My stance on politics

After long and hard thinking about politics, I have come up with a political philosophy. It's a short philosophy:

Ideology is bad.

I dislike ideologies in all forms: liberal, conservative, libertarian, whatever. Right at the moment, I think that the liberal/conservative divide is the single most harmful thing about American politics. Politicians don't seem to care about solving problems, they only want to know whether a particular idea is liberal or conservative, and then, presto, they are for/against it.

Ideologies are an excuse for people to avoid thinking. Once people adopt a political philosophy that has all of the answers, they stop thinking and start rationalizing.
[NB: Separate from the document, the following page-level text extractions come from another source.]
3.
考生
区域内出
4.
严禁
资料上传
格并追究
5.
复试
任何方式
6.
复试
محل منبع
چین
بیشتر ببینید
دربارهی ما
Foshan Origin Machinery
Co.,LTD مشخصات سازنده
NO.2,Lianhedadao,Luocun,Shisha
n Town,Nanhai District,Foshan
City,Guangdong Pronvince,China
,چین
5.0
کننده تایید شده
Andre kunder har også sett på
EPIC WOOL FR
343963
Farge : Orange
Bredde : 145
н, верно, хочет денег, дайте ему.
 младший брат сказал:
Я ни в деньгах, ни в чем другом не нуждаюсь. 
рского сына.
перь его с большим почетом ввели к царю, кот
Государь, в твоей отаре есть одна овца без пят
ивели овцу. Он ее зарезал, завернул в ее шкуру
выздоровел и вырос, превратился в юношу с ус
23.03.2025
I find it difficult to take anybody's opinions seriously when it is clear that they started with the answers, and then worked backward to select facts that would support their views, and ignore facts that don't. Most people declaiming their opinions succeed primarily in convincing me that they are too stupid to understand any viewpoint other than their own.
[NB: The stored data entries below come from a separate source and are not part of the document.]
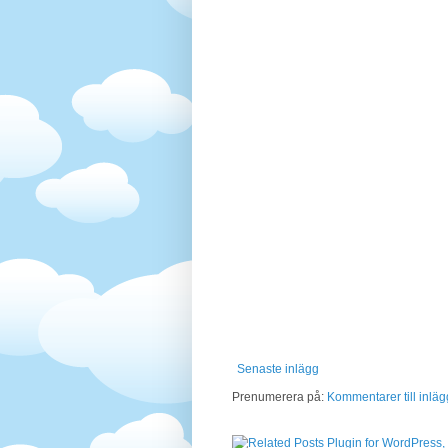
Senaste inlägg
Prenumerera på:
Kommentarer till inläg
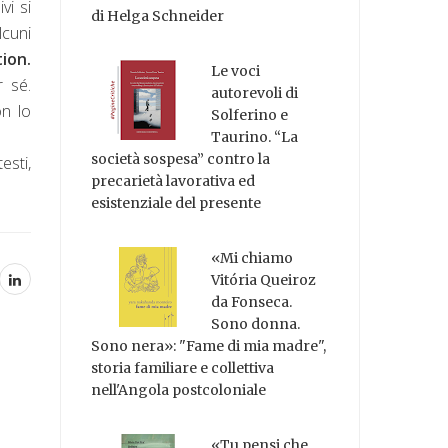
vi si
di Helga Schneider
lcuni
ion.
Le voci
r sé.
autorevoli di
on lo
Solferino e
Taurino. “La
società sospesa” contro la
esti,
precarietà lavorativa ed
esistenziale del presente
«Mi chiamo
Vitória Queiroz
da Fonseca.
Sono donna.
Sono nera»: "Fame di mia madre",
storia familiare e collettiva
nell'Angola postcoloniale
«Tu pensi che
In short, if you want me to take your opinions seriously, you will have to convince me that you in fact understand both sides of an issue.

Overall, I don't like people assuming that one opinion locates me at some point on a liberal/conservative scale-- I've never seen a logical reason why my opinion about, say, gun control ought to have some ideological correlation with my opinion about birth control. I'm not a liberal. I'm not a conservative. Mark me down as "other."

That's the major part of my political philosophy: thinking good; ideology bad.

For more of my opinions, the following points summarize my politics:

  1. Ditch the ideology, and tell me the facts.
  2. Freedom of speech is important.
    If there's one single point which is key to my political beliefs, it is an emphatic belief in free speech. Freedom of speech (and writing, and art) is critical to the free exchange of ideas, and any society that does not allow the free exchange of ideas will slide into totalitarianism. Yes, I do know the arguments against hate speech, against child pornography, against allowing terrorist to recruit on the internet, against several other good reasons that free speech shouldn't be unconditional. I understand and sympathize with them. But if anybody is given the power to decide that some particular form of speech is forbidden, this power is simply too easy to abuse. Or, to phrase it differently:
    Pay attention to the words you say when you try to curtail speech of people you don't like: they are the same words you will hear when others take away your right to speak.
    Freedom of speech is so important to me, that for a while I was considering listing this as the only political view I have. However, as somewhat less important subjects, here are the rest of my (hard thought-out) political opinions:
  3. Technology is a tool for solving problems. (I'm in favor of appropriate technology: that means the technology that is appropriate to the problem.)
  4. Prosperity is better than poverty.
    Or, to quote the campaign of a former president, it really is "the economy, stupid."
  5. We have a nice planet here, let's not destroy it.
  6. Democracy is good.
    (Winston Churchill said that democracy is absolutely the worst form of government, except for all the other forms of government which have been tried. I agree.)

From these main points, you can pretty much triangulate my views on other subjects.

One more thing: Wanting something to be true doesn't make it true.

Current events

Here in the United States, the "war against terror" has me badly scared. Free speech and fair, open trials are two of the things that I think makes America great, and I'm horrified at the way that these ideals have been abandoned in the urgency of the moment. Ben Franklin said that people who give up essential liberty for temporary security won't get either one, and I think that fair, open trials are an essential part of American liberty. Secret trials are the signature of a dictatorship, and freedom of the press is what keeps us free. When the administration told us that it was going to take these freedoms away to stop terrorism, how come nobody objected? It's almost enough to get me to hold my nose and join the American Civil Liberties Union. I'm really thinking about it.

This is important: Pay attention to the words that you hear yourself saying when you justify why you should take away the rights and free speech of people you think are your enemies. You're going to hear these words again, when they take away your rights.